Schnellstmögliche Unabhängigkeit von russischem Gas
"Deutschland hatte sich über viele Jahre in eine riskante einseitige Abhängigkeit von russischem Gas begeben", sagte Scholz zum Hintergrund der Versorgungskrise. Nach dem Beginn des russischen Angriffskrieges gegen die Ukraine sei daher schnell klar gewesen, dass mit dieser Zeitenwende auch große Herausforderungen in Fragen der Energiesicherheit verbunden waren.
Die Bundesregierung habe daher "so rasch wie möglich die notwendigen Entscheidungen getroffen, um Deutschland von russischen Gaslieferungen unabhängig zu machen", sagte Scholz. Es habe in den Monaten danach hierzu etwa 15 interne Abstimmungsrunden von ihm mit Habeck und Lindner gegeben. Allerdings habe sich dann im Jahresverlauf die Lage auf dem Strommarkt zugespitzt, auch wegen "erheblicher Probleme französischer Atomkraftwerke".

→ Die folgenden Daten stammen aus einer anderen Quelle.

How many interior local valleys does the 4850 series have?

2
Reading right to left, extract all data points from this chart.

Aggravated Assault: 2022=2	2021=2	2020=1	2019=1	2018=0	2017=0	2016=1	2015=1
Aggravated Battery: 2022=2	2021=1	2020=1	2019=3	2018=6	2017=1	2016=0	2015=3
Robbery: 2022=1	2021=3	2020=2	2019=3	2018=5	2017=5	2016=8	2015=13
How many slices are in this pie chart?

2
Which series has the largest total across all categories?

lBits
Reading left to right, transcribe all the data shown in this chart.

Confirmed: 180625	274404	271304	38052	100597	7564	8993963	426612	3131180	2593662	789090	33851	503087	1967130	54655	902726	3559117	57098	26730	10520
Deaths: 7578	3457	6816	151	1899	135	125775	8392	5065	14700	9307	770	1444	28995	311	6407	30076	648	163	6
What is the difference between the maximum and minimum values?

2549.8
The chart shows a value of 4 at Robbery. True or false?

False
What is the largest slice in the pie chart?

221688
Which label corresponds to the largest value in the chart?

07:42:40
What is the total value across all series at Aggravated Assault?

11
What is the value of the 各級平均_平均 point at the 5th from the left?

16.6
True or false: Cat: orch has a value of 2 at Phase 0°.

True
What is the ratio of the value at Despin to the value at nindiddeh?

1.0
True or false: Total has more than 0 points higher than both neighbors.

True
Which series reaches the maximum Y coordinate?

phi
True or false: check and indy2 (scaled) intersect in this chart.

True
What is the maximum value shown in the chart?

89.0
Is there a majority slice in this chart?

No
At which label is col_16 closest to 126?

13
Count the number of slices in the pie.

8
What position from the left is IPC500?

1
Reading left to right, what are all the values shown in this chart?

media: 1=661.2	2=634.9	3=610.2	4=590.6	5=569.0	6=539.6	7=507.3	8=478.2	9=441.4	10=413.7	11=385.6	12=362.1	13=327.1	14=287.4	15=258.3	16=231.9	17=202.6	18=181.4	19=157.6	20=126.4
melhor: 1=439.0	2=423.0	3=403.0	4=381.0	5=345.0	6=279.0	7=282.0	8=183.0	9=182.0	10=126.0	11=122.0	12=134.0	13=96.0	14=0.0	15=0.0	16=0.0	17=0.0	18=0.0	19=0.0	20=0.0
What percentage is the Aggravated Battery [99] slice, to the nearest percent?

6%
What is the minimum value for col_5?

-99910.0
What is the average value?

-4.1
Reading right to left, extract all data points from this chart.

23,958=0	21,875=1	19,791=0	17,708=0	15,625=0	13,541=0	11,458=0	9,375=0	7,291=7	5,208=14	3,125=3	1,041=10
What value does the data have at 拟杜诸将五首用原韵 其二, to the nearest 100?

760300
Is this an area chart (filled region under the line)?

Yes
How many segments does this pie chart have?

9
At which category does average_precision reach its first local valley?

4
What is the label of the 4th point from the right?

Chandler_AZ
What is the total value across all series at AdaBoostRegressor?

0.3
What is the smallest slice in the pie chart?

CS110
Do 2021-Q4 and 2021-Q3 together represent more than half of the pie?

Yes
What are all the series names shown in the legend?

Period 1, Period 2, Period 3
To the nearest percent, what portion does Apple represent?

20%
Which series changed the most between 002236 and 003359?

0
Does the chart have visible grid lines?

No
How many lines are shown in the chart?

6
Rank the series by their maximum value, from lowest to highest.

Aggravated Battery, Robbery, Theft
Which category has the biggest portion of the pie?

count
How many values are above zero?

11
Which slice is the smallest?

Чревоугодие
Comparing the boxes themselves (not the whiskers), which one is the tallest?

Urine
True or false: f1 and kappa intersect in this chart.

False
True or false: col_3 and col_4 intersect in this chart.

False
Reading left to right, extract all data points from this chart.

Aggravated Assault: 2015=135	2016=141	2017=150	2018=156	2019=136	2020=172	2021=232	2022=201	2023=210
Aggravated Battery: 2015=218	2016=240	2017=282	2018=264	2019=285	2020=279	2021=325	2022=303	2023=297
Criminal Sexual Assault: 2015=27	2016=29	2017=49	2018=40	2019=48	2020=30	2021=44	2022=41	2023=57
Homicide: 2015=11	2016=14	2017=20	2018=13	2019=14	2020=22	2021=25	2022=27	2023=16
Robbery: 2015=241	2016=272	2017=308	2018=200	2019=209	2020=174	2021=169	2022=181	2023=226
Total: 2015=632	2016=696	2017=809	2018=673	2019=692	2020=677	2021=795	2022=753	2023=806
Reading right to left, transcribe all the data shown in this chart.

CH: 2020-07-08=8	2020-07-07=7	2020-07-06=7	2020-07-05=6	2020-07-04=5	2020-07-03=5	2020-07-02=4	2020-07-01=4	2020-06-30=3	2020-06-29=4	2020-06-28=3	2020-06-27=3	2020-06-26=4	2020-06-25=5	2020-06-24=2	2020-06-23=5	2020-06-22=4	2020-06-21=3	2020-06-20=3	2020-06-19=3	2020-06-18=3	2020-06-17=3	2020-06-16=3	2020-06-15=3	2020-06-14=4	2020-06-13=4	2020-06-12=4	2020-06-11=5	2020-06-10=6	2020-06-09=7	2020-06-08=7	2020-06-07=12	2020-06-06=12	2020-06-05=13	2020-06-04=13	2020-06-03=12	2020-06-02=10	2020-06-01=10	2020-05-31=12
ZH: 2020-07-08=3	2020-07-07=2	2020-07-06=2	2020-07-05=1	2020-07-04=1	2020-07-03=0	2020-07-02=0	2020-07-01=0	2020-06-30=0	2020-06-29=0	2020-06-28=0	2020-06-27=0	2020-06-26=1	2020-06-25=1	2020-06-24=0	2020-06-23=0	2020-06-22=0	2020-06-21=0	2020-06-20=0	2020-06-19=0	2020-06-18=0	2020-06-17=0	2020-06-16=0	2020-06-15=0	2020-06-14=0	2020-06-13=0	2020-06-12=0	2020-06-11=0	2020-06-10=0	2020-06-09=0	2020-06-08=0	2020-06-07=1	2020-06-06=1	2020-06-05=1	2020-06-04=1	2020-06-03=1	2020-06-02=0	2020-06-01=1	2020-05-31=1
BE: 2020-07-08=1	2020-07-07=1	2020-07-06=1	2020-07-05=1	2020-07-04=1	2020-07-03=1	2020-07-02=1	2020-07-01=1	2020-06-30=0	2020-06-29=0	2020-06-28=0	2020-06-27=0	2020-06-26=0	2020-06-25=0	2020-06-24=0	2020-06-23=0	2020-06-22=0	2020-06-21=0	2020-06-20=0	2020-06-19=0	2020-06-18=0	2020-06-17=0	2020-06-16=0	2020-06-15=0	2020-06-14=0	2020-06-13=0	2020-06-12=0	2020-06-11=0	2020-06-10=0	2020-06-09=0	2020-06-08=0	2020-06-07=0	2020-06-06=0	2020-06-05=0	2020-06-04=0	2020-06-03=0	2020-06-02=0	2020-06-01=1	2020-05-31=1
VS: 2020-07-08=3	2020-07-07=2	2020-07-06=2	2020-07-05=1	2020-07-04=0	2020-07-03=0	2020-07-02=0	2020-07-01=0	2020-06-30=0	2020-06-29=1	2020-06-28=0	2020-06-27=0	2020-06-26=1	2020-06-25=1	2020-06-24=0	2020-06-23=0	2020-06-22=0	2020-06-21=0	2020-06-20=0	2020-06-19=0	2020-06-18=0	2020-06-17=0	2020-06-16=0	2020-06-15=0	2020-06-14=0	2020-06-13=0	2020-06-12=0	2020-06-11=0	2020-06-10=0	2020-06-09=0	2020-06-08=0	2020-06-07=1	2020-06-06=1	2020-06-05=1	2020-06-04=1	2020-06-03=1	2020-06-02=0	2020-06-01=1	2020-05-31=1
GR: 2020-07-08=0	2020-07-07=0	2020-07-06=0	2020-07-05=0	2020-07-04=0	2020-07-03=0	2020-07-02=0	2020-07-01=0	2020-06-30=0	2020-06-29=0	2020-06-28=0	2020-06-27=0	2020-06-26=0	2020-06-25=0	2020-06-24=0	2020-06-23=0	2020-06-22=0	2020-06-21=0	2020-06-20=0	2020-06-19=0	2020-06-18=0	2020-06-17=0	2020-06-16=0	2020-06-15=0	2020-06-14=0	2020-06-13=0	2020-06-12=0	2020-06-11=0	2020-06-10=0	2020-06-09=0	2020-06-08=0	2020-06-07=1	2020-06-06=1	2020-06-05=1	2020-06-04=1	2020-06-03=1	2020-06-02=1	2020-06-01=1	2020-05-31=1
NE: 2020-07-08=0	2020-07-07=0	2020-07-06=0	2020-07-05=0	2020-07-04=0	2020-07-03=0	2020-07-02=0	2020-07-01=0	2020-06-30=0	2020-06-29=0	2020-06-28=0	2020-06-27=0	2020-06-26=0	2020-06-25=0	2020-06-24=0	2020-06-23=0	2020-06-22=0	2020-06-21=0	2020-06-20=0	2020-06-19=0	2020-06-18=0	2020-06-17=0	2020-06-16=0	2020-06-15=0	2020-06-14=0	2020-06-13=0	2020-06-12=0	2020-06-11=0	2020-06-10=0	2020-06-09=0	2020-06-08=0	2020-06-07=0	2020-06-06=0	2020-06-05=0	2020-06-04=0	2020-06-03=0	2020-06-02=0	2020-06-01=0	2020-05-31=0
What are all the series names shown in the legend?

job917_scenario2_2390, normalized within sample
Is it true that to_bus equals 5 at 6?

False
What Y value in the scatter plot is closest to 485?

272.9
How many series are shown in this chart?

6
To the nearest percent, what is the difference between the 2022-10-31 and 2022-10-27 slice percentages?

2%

Dies habe dann zur Notwendigkeit geführt, alle Mittel zu nutzen, um die Energieversorgung zu gewährleisten, auch die Atomkraft. Er verwies dabei auf die dazu von Habeck vorgenommene ergebnisoffene Prüfung. In der Befragung wies Scholz auch darauf hin, ihm sei damals deutlich geworden, dass eine Bestückung der AKW mit neuen Brennstäben, wie sie etwa aus der FDP gefordert wurde, "eine Entscheidung für einen längerfristigen Weiterbetrieb der Atomkraftwerke" gewesen wäre. Dies habe er damals nicht befürwortet.
Habeck zweifelt an Erkenntnisabsichten
Zuvor war Habeck von den Ausschussmitgliedern neun Stunden lang befragt worden. Es sei dem Minister nicht gelungen darzulegen, dass sein Haus den Atomausstieg ergebnisoffen geprüft habe, sagte der FDP-Politiker Frank Schäffler. Ähnlich kritisch äußerte sich auch der CSU-Politiker Andreas Lenz. Er hielt auch nach der Befragung an dem Vorwurf der Union fest, dass es anstelle einer ergebnisoffenen Prüfung ein "großangelegtes Täuschungsmanöver" gegeben habe.
Der auf Antrag der Union im vergangenen Juli eingesetzte Ausschuss hat den Auftrag, sich ein Gesamtbild von den Entscheidungsprozessen in der Bundesregierung hinsichtlich der Abschaltung der letzten deutschen Atomkraftwerke zu verschaffen. Union und FDP werfen Habeck vor, seine Prüfung sei damals nicht unvoreingenommen und ergebnisoffen gewesen, sondern "ideologiegetrieben". Habeck weist das zurück.
Habeck warf dem Ausschuss wiederum vor, eine Agenda zu verfolgen und gar nicht in erster Linie an Erkenntnissen zu Entscheidungen interessiert zu sein. "Sollte der Ausschuss genutzt werden, um diese Pro-Atom-Debatte zu befeuern, wäre das meiner Meinung nach nicht sachgerecht", sagte Habeck im Anschluss an seine Befragung. Insgesamt habe er sich aber fair behandelt gefühlt.